Camera geometry data
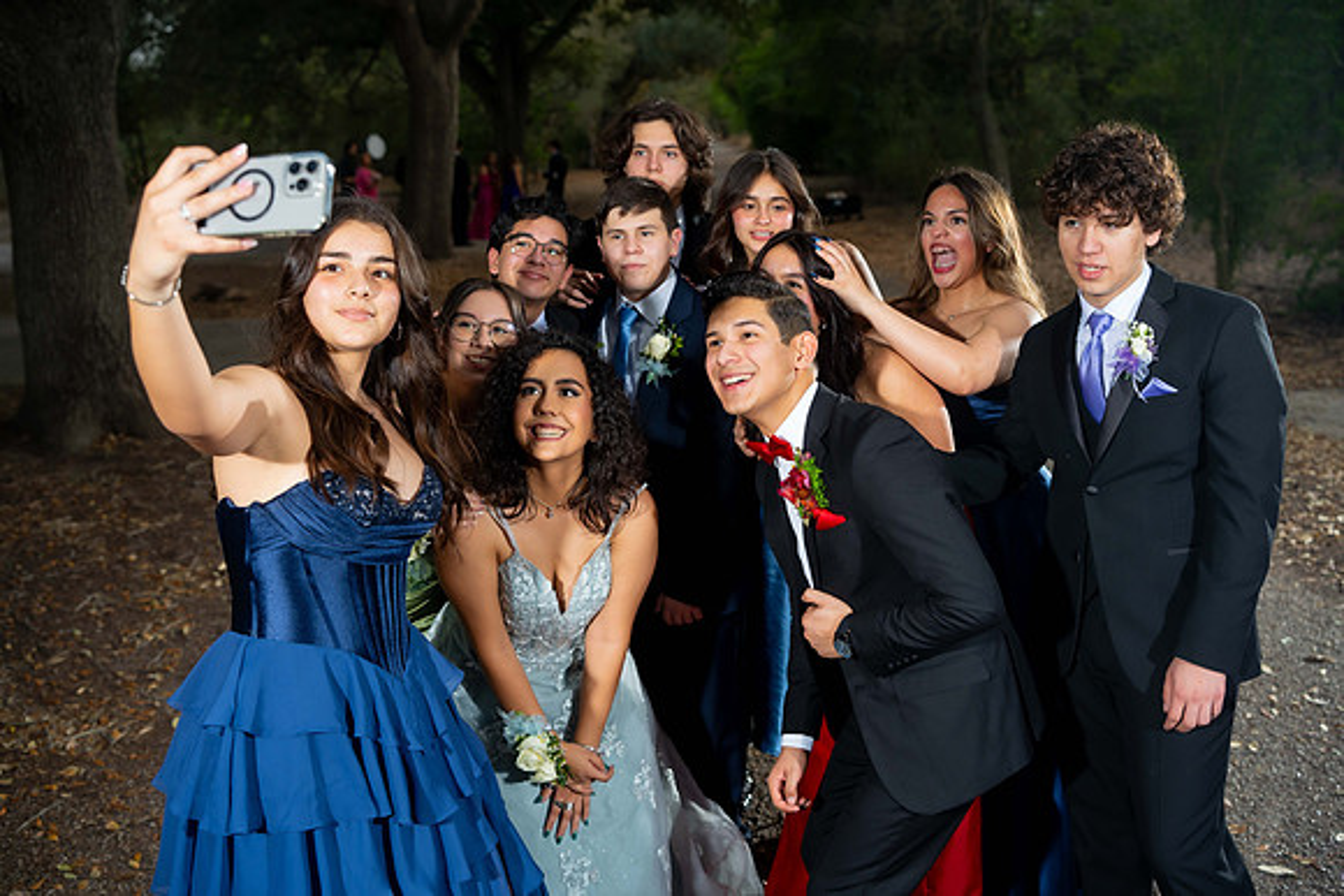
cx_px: 672
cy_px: 448
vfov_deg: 37.9
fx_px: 1307
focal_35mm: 35
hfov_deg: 54.4
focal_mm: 35
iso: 200
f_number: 3.2
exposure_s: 1/200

What you are asked to do. Exclude the pictures, then retype every record exactly.

Exercise response.
cx_px: 672
cy_px: 448
vfov_deg: 37.9
fx_px: 1307
focal_35mm: 35
hfov_deg: 54.4
focal_mm: 35
iso: 200
f_number: 3.2
exposure_s: 1/200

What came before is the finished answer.